FINE GAEL yesterday queried the size of the financial resources Fianna Fáil put into its Lisbon Treaty campaign.
However, a spokesman for Fianna Fáil said the party had spent €700,000 on its campaign, concentrating on posters and leafleting and such matters.
Spokesmen for both parties were responding to the figures from the Institute of Advertising Practitioners in Ireland for the period January to June of this year.
The figures, released following a query to the institute by The Irish Times, show Fianna Fáil having spent €114,814 while Fine Gael spent €485,944 and the Labour Party spent €133,757.
"It would be extraordinary if Brian Cowen failed to put his money where his mouth was to secure what he said was his number one political objective," said a Fine Gael spokesman.
"Fine Gael and others spent significant sums on promoting national campaigns.
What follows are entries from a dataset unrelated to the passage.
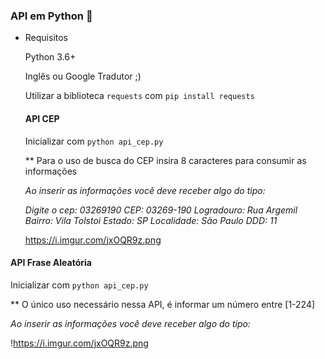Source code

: ### API em Python :snake:

- Requisitos

  Python 3.6+

  Inglês ou Google Tradutor ;)

  Utilizar a biblioteca `requests` com `pip install requests`

  

  #### API CEP

  Inicializar com `python api_cep.py`

  ** Para o uso de busca do CEP insira 8 caracteres para consumir as informações

  *Ao inserir as informações você deve receber algo do tipo:*

  *Digite o cep: 03269190*
  *CEP: 03269-190*
  *Logradouro: Rua Argemil*
  *Bairro: Vila Tolstoi*
  *Estado: SP*
  *Localidade: São Paulo*
  *DDD: 11*

  https://i.imgur.com/jxOQR9z.png



#### API Frase Aleatória

Inicializar com `python api_cep.py`

** O único uso necessário nessa API, é informar um número entre [1-224]

*Ao inserir as informações você deve receber algo do tipo:*

!https://i.imgur.com/jxOQR9z.png
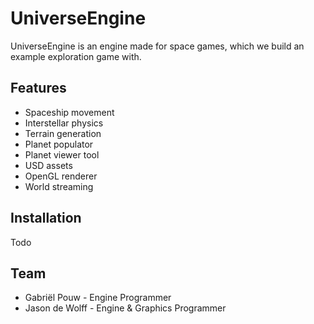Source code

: # UniverseEngine
UniverseEngine is an engine made for space games, which we build an example exploration game with.

## Features
- Spaceship movement
- Interstellar physics
- Terrain generation
- Planet populator
- Planet viewer tool
- USD assets
- OpenGL renderer
- World streaming

## Installation
Todo



## Team
- Gabriël Pouw - Engine Programmer
- Jason de Wolff - Engine & Graphics Programmer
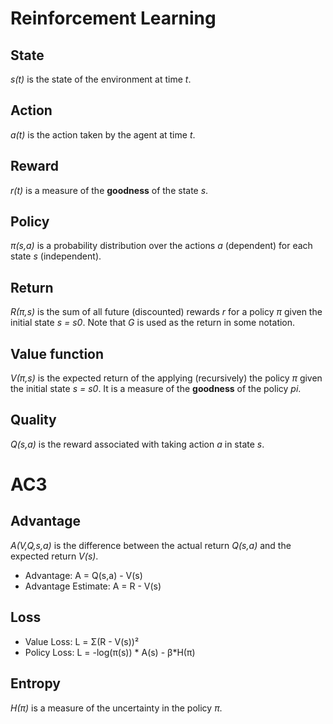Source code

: # Reinforcement Learning
## State
*s(t)* is the state of the environment at time *t*.

## Action
*a(t)* is the action taken by the agent at time *t*.

## Reward
*r(t)* is a measure of the **goodness** of the state *s*.

## Policy
*π(s,a)* is a probability distribution over the actions *a* (dependent) for each state *s* (independent).

## Return
*R(π,s)* is the sum of all future (discounted) rewards *r* for a policy *π* given the initial state *s = s0*.
Note that *G* is used as the return in some notation.

## Value function
*V(π,s)* is the expected return of the applying (recursively) the policy *π* given the initial state *s = s0*.
It is a measure of the **goodness** of the policy *pi*.

## Quality
*Q(s,a)* is the reward associated with taking action *a* in state *s*.

# AC3
## Advantage
*A(V,Q,s,a)* is the difference between the actual return *Q(s,a)* and the expected return *V(s)*.
- Advantage: A = Q(s,a) - V(s)
- Advantage Estimate: A = R - V(s)

## Loss
- Value Loss: L = Σ(R - V(s))²
- Policy Loss: L = -log(π(s)) * A(s) - β*H(π)

## Entropy
*H(π)* is a measure of the uncertainty in the policy *π*.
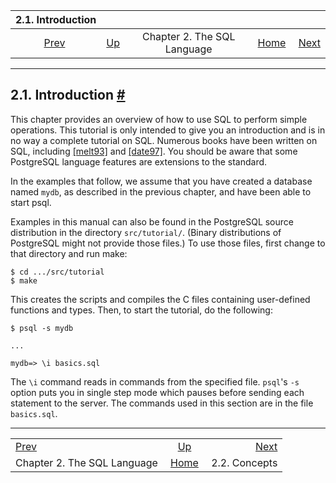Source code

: <!--?xml version="1.0" encoding="UTF-8" standalone="no"?-->

|                     2.1. Introduction                    |                                                       |                             |                                                       |                                                 |
| :------------------------------------------------------: | :---------------------------------------------------- | :-------------------------: | ----------------------------------------------------: | ----------------------------------------------: |
| [Prev](tutorial-sql.html "Chapter 2. The SQL Language")  | [Up](tutorial-sql.html "Chapter 2. The SQL Language") | Chapter 2. The SQL Language | [Home](index.html "PostgreSQL 17devel Documentation") |  [Next](tutorial-concepts.html "2.2. Concepts") |

***

## 2.1. Introduction [#](#TUTORIAL-SQL-INTRO)

This chapter provides an overview of how to use SQL to perform simple operations. This tutorial is only intended to give you an introduction and is in no way a complete tutorial on SQL. Numerous books have been written on SQL, including [\[melt93\]](biblio.html#MELT93 "Understanding the New SQL") and [\[date97\]](biblio.html#DATE97 "A Guide to the SQL Standard"). You should be aware that some PostgreSQL language features are extensions to the standard.

In the examples that follow, we assume that you have created a database named `mydb`, as described in the previous chapter, and have been able to start psql.

Examples in this manual can also be found in the PostgreSQL source distribution in the directory `src/tutorial/`. (Binary distributions of PostgreSQL might not provide those files.) To use those files, first change to that directory and run make:

    $ cd .../src/tutorial
    $ make

This creates the scripts and compiles the C files containing user-defined functions and types. Then, to start the tutorial, do the following:

    $ psql -s mydb

    ...

    mydb=> \i basics.sql

The `\i` command reads in commands from the specified file. `psql`'s `-s` option puts you in single step mode which pauses before sending each statement to the server. The commands used in this section are in the file `basics.sql`.

***

|                                                          |                                                       |                                                 |
| :------------------------------------------------------- | :---------------------------------------------------: | ----------------------------------------------: |
| [Prev](tutorial-sql.html "Chapter 2. The SQL Language")  | [Up](tutorial-sql.html "Chapter 2. The SQL Language") |  [Next](tutorial-concepts.html "2.2. Concepts") |
| Chapter 2. The SQL Language                              | [Home](index.html "PostgreSQL 17devel Documentation") |                                   2.2. Concepts |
That was obvious to any member of the public. It is less obvious where Fianna Fáil's supposed €700,000 spend went."
However, Fianna Fáil's spokesman said it spent its budget on such matters as posters and leafleting campaigns.
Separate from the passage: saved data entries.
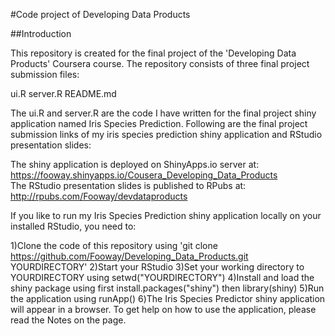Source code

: #Code project of Developing Data Products

##Introduction

This repository is created for the final project of the 'Developing Data Products' Coursera course. The repository consists of three final project submission files:


ui.R 
server.R 
README.md 


The ui.R and server.R are the code I have written for the final project shiny application named Iris Species Prediction. Following are the final project submission links of my iris species prediction shiny application and RStudio presentation slides:


The shiny application is deployed on ShinyApps.io server at: https://fooway.shinyapps.io/Cousera_Developing_Data_Products  
The RStudio presentation slides is published to RPubs at: http://rpubs.com/Fooway/devdataproducts

If you like to run my Iris Species Prediction shiny application locally on your installed RStudio, you need to:


1)Clone the code of this repository using 'git clone https://github.com/Fooway/Developing_Data_Products.git YOURDIRECTORY'
2)Start your RStudio
3)Set your working directory to YOURDIRECTORY using setwd("YOURDIRECTORY")
4)Install and load the shiny package using first install.packages("shiny") then library(shiny)
5)Run the application using runApp()
6)The Iris Species Predictor shiny application will appear in a browser. To get help on how to use the application, please read the Notes on the page.
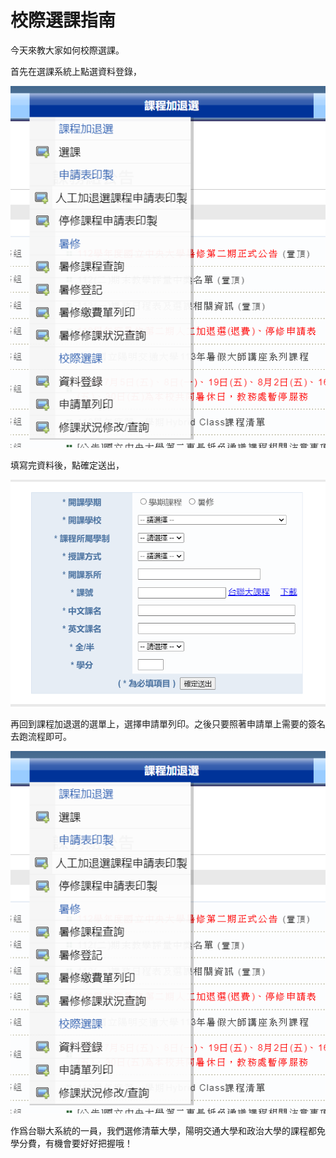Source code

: # 校際選課指南

今天來教大家如何校際選課。

首先在選課系統上點選資料登錄，

![Screenshot 2024-07-29 143507.png](https://github.com/NCU-FRESH/2024-blog/blob/main/%E6%A0%A1%E9%9A%9B%E9%81%B8%E8%AA%B2%E6%8C%87%E5%8D%97/Screenshot_2024-07-29_143507%201.png?raw=true)

填寫完資料後，點確定送出，

![Screenshot 2024-07-29 143517.png](https://github.com/NCU-FRESH/2024-blog/blob/main/%E6%A0%A1%E9%9A%9B%E9%81%B8%E8%AA%B2%E6%8C%87%E5%8D%97/Screenshot_2024-07-29_143517.png?raw=true)

再回到課程加退選的選單上，選擇申請單列印。之後只要照著申請單上需要的簽名去跑流程即可。

![Screenshot 2024-07-29 143507.png](https://github.com/NCU-FRESH/2024-blog/blob/main/%E6%A0%A1%E9%9A%9B%E9%81%B8%E8%AA%B2%E6%8C%87%E5%8D%97/Screenshot_2024-07-29_143507.png?raw=true)

作爲台聯大系統的一員，我們選修清華大學，陽明交通大學和政治大學的課程都免學分費，有機會要好好把握哦！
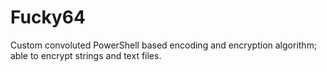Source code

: # Fucky64
Custom convoluted PowerShell based encoding and encryption algorithm; able to encrypt strings and text files.
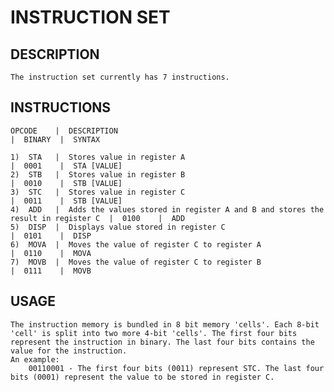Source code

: # INSTRUCTION SET
## DESCRIPTION

    The instruction set currently has 7 instructions.

## INSTRUCTIONS

    OPCODE    |  DESCRIPTION                                                                     |  BINARY  |  SYNTAX
    
    1)  STA	  |  Stores value in register A                                                      |  0001    |  STA [VALUE]
    2)  STB	  |  Stores value in register B                                                      |  0010    |  STB [VALUE]
    3)  STC	  |  Stores value in register C                                                      |  0011    |  STB [VALUE]
    4)  ADD	  |  Adds the values stored in register A and B and stores the result in register C  |  0100    |  ADD
    5)  DISP  |  Displays value stored in register C                                             |  0101    |  DISP
    6)  MOVA  |  Moves the value of register C to register A                                     |  0110    |  MOVA
    7)  MOVB  |  Moves the value of register C to register B                                     |  0111    |  MOVB

## USAGE

    The instruction memory is bundled in 8 bit memory 'cells'. Each 8-bit 'cell' is split into two more 4-bit 'cells'. The first four bits represent the instruction in binary. The last four bits contains the value for the instruction.
    An example:
        00110001 - The first four bits (0011) represent STC. The last four bits (0001) represent the value to be stored in register C.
"There's no question about it," he said.
"The reality is that Fianna Fáil spent its resources in putting together a campaign that involved more lamppost postering, more leaflets and more on the ground work than any other party.
"The results are there to be seen - two-thirds of Fianna Fáil voters voted Yes while 50 per cent of Fine Gael voters voted Yes.
"If Fine Gael thinks a campaign like this is a matter of newspaper and billboard advertising, it is fooling itself."
The figures show that in June Fianna Fáil spent €46,040, compared with Fine Gael's €334,047 (of which €102,858 was by its five MEPs).
Declan Ganley's campaign, Libertas, spent €185,933 in the period to April, €296,747 during the month of May, and €430,072 in June. It spend €247,327 on newspaper advertisements in June, and €32,994 on internet advertising over the period January to June, according to the figures.
A spokesman for the Alliance for Europe said its total expenditure was "circa €500,000 with the two single biggest costs being billboards and poll posters. We have offered to go beyond the Standards in Public Office Commission guidelines and publish our bank statement in full if Libertas are willing to do the same," he said.